### [Exercise aim]
Filter the entries below, keeping every line that has the word "also".

### [Dataset records]
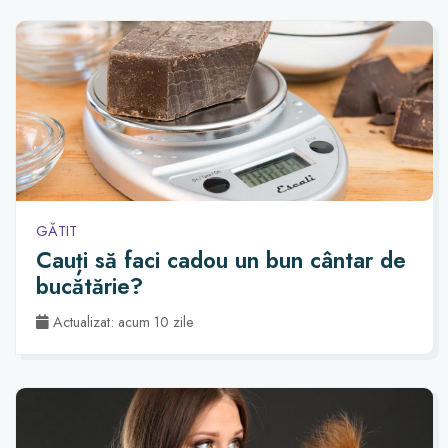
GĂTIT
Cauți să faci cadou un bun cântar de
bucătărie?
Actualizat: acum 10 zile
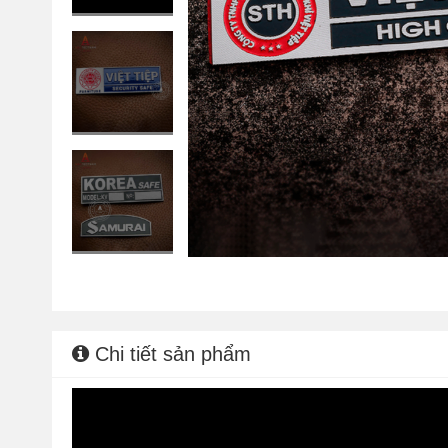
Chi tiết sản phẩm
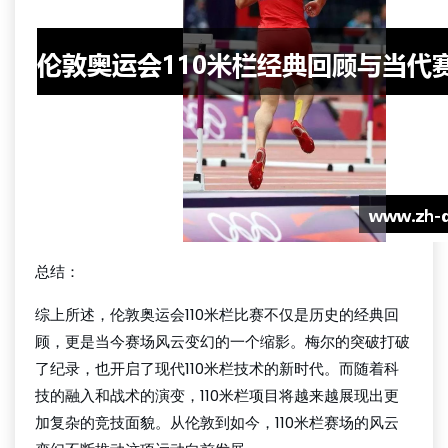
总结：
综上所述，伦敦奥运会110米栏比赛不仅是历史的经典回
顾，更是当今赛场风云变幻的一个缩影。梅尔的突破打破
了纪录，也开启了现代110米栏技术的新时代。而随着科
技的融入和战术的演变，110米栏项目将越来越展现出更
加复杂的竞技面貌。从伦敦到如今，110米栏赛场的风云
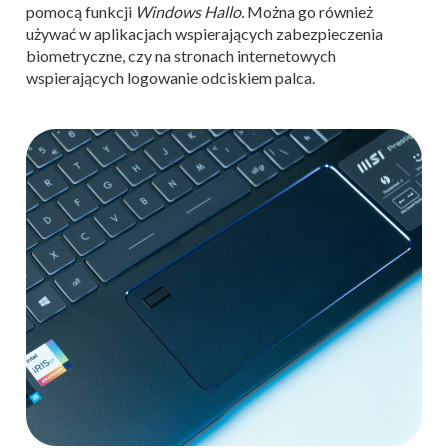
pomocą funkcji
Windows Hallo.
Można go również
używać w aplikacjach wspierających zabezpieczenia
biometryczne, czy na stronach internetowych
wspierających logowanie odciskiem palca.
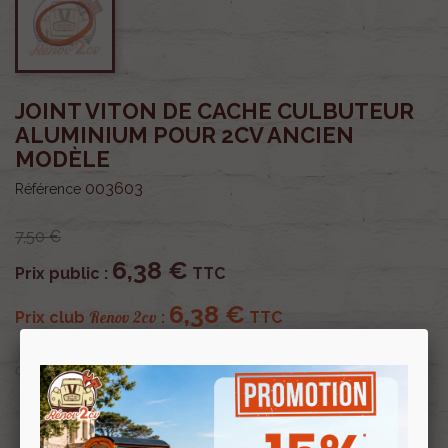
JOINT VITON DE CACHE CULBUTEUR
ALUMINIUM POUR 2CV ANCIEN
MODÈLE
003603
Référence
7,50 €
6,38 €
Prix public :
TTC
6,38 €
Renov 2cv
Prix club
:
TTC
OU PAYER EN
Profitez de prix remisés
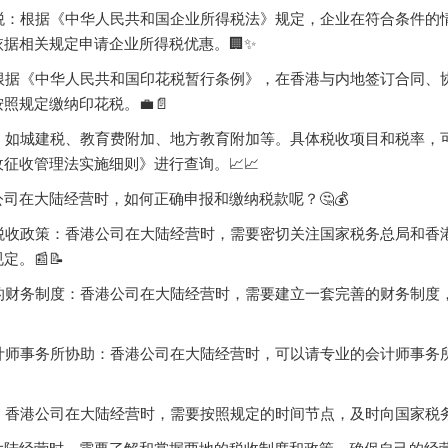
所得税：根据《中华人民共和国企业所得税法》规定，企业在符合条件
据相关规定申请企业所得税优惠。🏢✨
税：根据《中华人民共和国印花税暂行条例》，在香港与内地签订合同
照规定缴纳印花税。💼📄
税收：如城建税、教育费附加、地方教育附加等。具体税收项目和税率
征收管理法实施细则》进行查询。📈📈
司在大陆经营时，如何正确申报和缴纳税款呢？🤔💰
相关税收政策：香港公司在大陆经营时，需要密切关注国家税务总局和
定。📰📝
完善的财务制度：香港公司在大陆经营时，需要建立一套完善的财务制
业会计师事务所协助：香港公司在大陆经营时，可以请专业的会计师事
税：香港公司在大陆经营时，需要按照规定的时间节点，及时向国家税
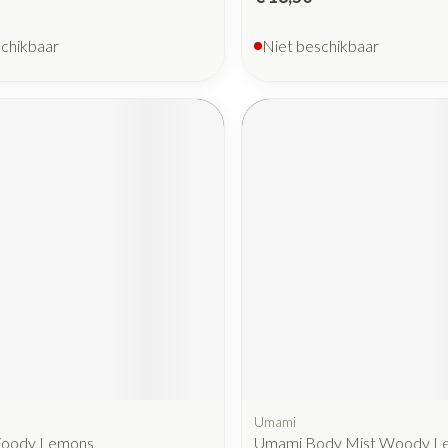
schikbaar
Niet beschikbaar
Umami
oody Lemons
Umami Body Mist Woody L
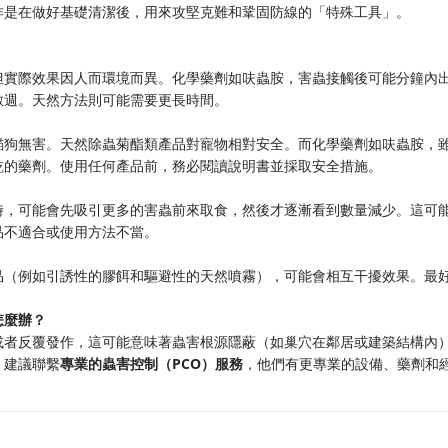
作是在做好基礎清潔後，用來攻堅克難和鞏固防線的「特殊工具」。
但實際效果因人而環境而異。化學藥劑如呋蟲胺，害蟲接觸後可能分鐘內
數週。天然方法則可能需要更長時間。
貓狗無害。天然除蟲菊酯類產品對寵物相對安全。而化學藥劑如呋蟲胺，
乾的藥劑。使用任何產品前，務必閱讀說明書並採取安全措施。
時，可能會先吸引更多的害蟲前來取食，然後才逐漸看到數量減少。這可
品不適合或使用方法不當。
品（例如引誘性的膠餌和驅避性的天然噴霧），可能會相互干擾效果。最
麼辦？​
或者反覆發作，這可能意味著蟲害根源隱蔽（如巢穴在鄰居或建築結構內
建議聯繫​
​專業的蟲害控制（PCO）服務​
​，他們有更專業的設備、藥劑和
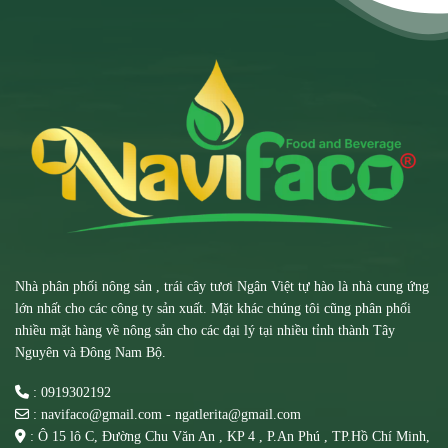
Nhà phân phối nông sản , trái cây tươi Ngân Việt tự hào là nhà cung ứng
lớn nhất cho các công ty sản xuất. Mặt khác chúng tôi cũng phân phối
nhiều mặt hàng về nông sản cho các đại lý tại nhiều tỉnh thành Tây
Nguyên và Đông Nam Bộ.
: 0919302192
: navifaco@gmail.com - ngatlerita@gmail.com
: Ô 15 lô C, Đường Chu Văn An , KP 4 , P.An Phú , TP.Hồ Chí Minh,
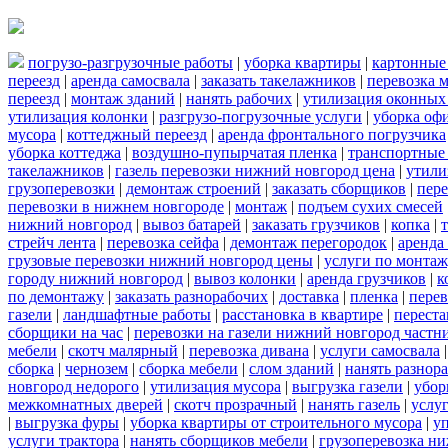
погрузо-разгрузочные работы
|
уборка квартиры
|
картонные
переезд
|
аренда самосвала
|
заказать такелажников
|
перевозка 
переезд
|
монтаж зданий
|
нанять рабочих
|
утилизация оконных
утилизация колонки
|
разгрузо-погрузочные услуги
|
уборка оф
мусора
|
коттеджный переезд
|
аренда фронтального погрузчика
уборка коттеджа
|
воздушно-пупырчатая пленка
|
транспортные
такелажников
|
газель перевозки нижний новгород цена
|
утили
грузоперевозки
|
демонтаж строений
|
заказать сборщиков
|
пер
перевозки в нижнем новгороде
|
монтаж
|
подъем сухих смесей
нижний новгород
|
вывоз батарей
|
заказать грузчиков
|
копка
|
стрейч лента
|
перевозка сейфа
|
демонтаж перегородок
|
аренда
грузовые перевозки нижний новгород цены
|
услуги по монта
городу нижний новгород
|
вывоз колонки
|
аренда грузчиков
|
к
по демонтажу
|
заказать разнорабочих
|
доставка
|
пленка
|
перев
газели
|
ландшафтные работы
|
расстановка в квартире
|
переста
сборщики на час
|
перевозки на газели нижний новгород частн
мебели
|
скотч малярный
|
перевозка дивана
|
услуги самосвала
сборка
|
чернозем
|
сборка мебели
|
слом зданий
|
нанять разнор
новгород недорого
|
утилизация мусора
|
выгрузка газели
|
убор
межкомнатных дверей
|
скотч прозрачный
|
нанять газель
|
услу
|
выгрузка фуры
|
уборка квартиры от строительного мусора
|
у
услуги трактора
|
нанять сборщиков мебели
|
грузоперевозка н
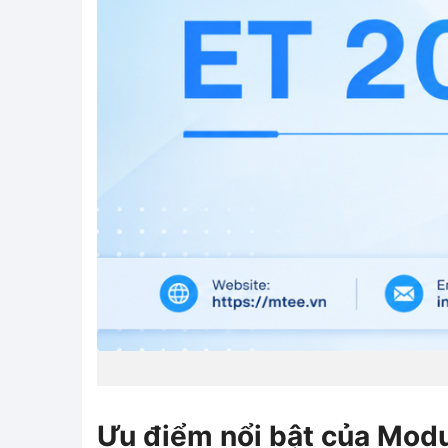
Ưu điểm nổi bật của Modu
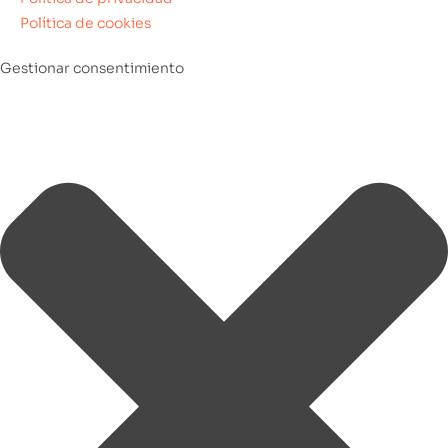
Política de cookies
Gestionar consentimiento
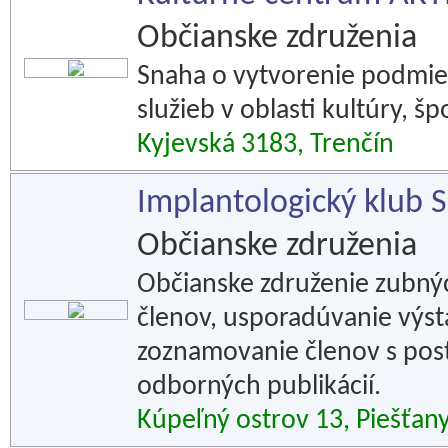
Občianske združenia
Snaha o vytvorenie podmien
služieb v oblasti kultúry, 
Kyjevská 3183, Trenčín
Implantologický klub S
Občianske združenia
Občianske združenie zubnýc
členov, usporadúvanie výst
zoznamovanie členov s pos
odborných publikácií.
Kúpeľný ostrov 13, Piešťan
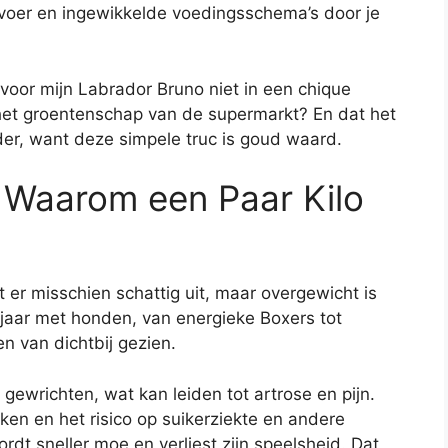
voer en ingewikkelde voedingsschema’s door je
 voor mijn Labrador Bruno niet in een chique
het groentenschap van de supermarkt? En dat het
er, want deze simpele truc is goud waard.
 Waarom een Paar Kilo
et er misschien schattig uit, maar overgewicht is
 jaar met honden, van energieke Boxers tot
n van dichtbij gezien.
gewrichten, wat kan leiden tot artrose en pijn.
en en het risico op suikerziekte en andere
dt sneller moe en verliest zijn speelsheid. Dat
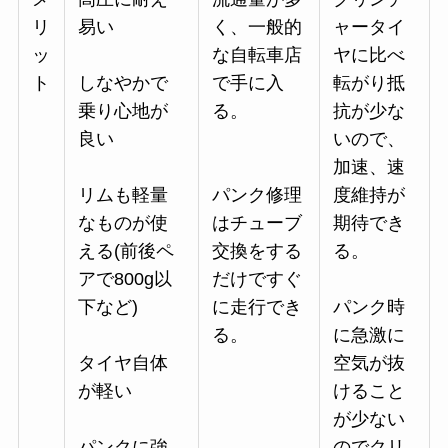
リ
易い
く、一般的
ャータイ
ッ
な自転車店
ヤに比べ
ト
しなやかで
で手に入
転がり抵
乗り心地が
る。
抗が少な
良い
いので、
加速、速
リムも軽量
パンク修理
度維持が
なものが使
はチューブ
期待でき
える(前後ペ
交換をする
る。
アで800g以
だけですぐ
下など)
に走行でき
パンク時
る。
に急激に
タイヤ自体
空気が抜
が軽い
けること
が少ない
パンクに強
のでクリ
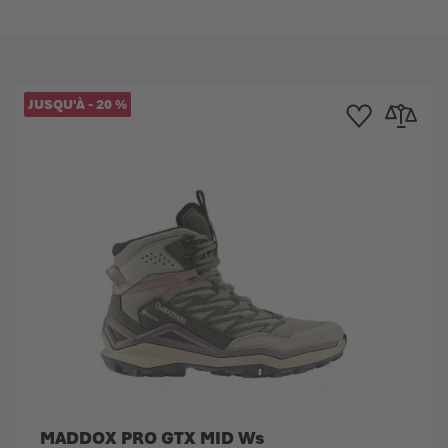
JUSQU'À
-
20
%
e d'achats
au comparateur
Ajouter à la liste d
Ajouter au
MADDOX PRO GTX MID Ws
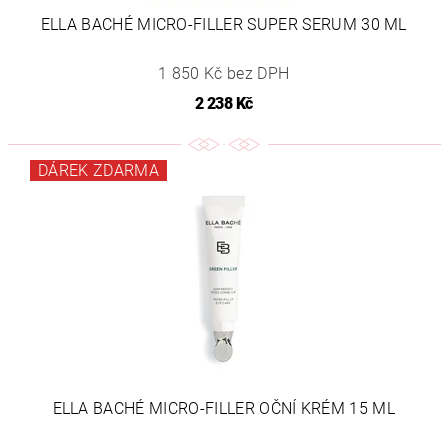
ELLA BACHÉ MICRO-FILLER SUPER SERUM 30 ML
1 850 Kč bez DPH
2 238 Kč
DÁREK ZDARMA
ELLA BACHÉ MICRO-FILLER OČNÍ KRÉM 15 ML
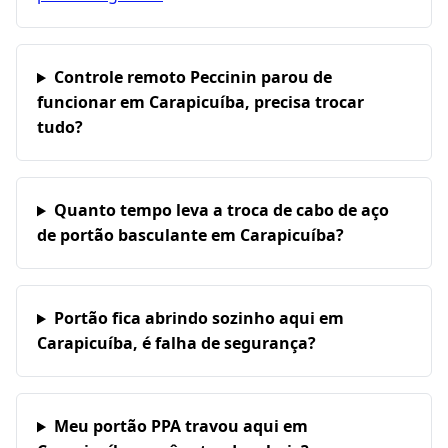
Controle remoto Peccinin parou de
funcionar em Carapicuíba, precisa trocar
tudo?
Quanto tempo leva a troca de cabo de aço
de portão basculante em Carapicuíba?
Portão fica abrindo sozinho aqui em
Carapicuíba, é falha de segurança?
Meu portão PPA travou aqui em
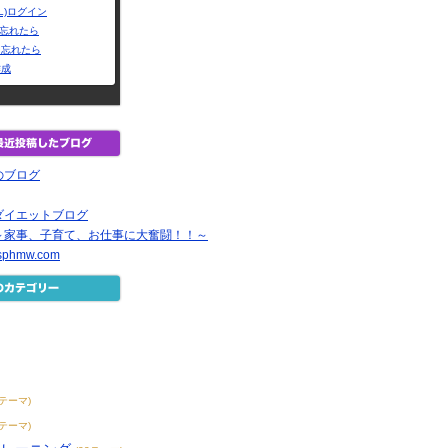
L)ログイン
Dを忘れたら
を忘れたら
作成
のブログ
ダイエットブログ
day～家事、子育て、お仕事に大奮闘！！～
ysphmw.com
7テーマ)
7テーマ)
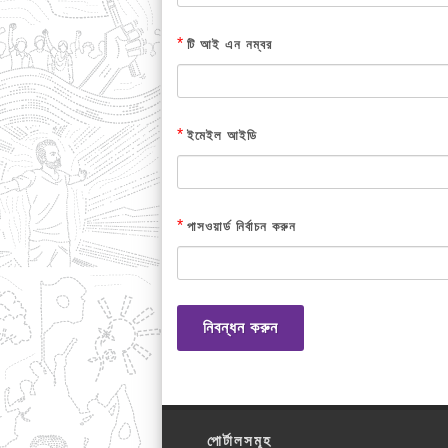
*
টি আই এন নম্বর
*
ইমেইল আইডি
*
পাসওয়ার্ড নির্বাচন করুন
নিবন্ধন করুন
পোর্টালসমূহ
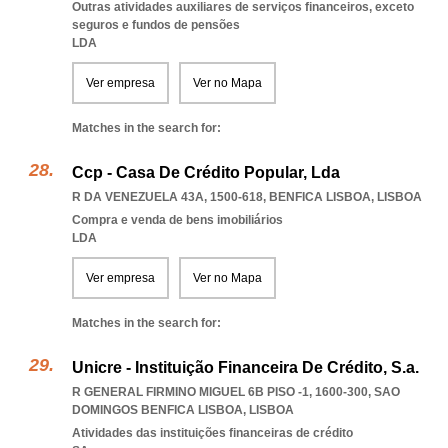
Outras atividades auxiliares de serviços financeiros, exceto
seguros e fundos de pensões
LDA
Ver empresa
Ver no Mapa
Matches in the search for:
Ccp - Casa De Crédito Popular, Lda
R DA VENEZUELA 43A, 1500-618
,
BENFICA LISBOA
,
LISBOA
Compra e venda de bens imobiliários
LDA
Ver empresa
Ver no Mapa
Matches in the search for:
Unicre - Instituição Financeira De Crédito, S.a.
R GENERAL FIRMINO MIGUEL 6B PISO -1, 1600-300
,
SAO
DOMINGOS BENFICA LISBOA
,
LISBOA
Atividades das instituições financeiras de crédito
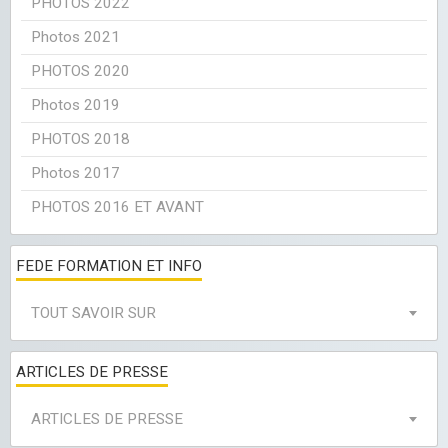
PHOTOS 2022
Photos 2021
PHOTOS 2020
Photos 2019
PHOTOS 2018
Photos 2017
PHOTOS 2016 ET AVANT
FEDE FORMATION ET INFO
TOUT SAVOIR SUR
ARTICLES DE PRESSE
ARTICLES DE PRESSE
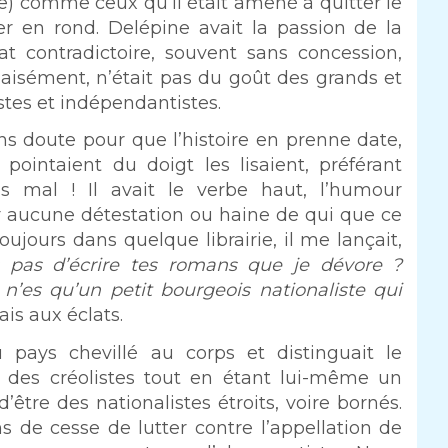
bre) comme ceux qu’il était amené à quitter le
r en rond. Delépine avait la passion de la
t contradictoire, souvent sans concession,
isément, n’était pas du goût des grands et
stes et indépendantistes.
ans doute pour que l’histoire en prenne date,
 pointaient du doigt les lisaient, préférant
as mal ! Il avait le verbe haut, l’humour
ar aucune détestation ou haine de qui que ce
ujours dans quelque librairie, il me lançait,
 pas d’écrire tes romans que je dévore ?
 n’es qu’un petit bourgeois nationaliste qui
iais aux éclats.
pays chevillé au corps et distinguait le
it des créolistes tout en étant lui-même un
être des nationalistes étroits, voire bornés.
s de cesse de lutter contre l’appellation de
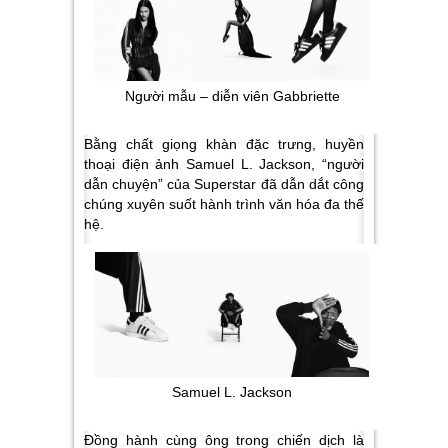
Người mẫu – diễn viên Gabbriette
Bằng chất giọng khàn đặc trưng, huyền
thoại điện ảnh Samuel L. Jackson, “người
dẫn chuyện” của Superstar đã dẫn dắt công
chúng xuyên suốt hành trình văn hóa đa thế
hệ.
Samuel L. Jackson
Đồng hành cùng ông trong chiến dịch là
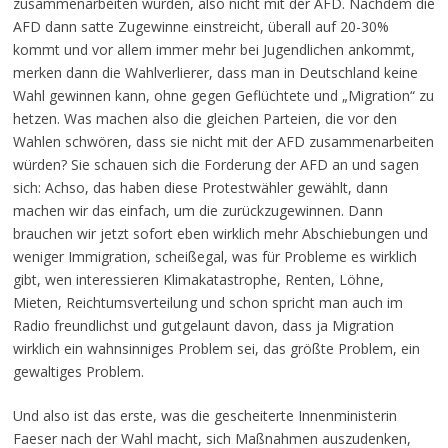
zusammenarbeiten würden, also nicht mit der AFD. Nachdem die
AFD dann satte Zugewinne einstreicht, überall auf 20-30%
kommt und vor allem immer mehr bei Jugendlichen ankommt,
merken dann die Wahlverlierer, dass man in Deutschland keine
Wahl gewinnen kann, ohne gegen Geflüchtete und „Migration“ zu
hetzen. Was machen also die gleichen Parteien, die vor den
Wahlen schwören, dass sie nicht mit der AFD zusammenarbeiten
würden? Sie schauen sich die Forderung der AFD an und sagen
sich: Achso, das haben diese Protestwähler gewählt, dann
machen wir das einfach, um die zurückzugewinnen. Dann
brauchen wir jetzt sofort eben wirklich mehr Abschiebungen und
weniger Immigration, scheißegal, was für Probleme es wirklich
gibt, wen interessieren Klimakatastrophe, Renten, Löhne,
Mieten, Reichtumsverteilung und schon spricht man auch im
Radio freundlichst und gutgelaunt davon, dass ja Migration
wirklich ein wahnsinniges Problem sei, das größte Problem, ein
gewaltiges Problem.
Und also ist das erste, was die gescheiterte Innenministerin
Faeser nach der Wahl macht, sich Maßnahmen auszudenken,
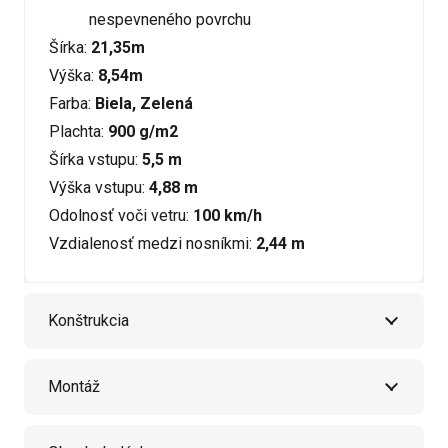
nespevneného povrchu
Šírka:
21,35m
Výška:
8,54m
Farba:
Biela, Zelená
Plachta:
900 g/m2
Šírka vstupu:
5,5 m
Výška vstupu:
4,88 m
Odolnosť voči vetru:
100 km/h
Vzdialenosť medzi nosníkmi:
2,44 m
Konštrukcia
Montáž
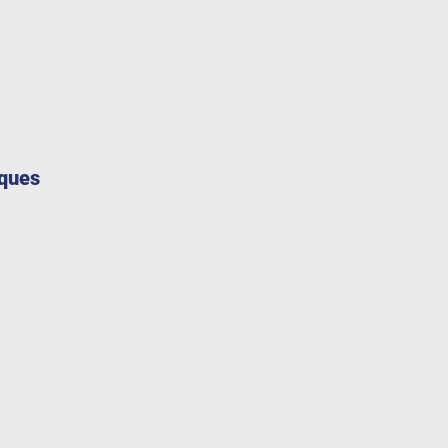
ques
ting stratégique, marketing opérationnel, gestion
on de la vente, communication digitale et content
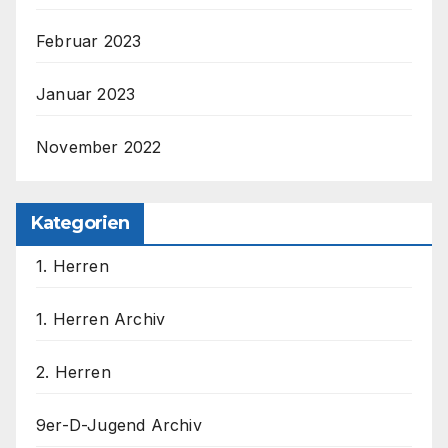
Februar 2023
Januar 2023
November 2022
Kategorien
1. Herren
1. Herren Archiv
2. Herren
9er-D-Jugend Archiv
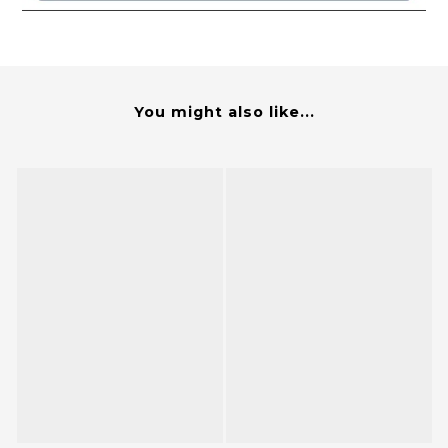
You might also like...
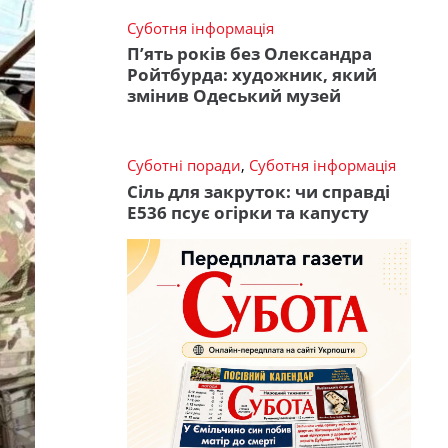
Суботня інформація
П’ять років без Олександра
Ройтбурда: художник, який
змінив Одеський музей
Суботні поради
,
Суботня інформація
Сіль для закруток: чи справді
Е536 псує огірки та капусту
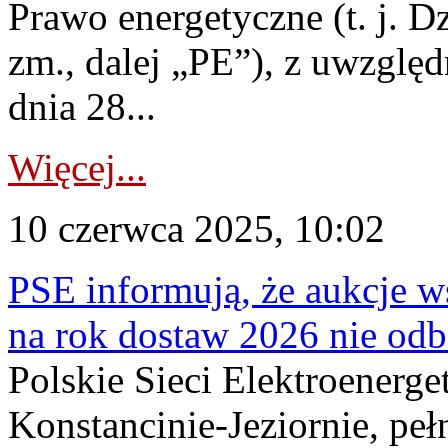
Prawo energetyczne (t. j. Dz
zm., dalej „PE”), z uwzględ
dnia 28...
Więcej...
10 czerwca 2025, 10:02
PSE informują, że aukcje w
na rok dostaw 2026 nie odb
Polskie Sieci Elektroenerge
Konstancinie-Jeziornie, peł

### [Exercise output]
zusammenarbeiten würden, also nicht mit der AFD. Nachdem die
hetzen. Was machen also die gleichen Parteien, die vor den
Und also ist das erste, was die gescheiterte Innenministerin
You might also like...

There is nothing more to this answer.